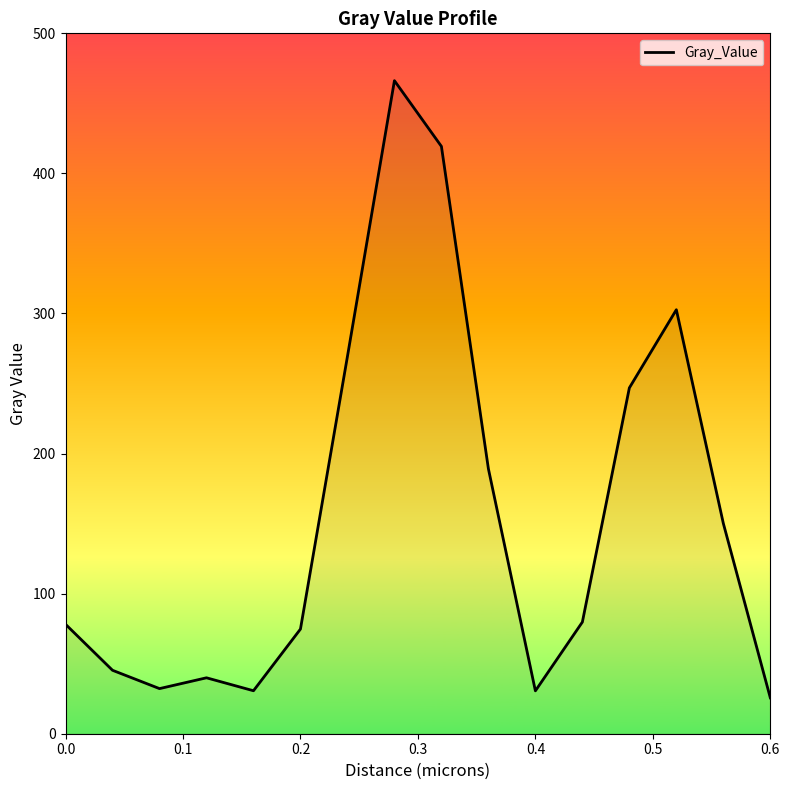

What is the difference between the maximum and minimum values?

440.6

___

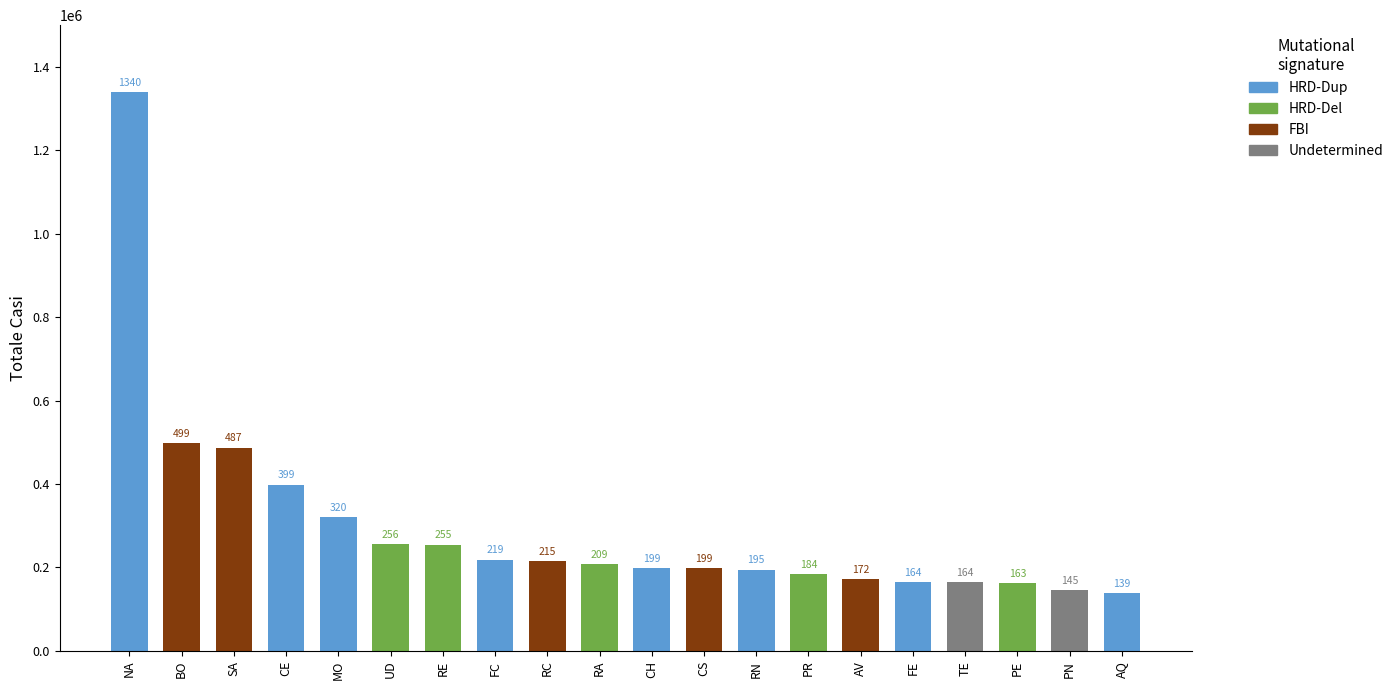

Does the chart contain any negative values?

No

___

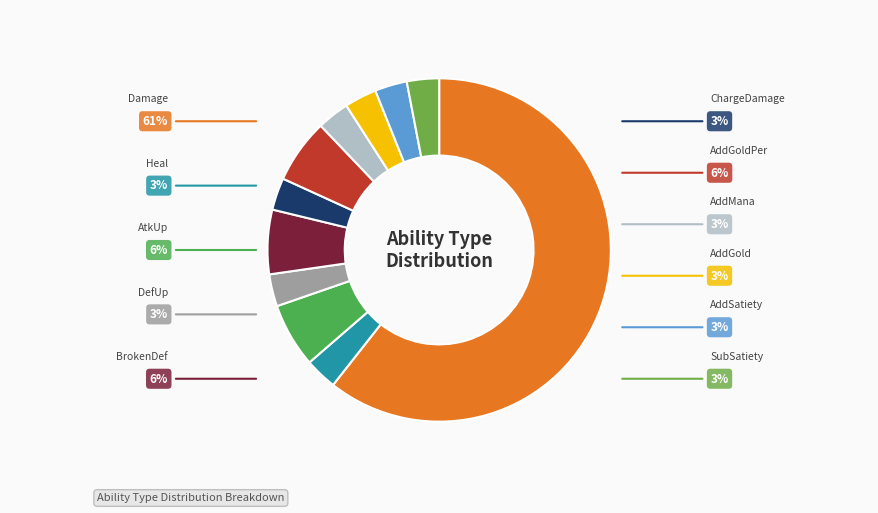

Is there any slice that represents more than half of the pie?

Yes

___

Extract every line above that contains the string "values", matching case exactly.

What is the difference between the maximum and minimum values?
Does the chart contain any negative values?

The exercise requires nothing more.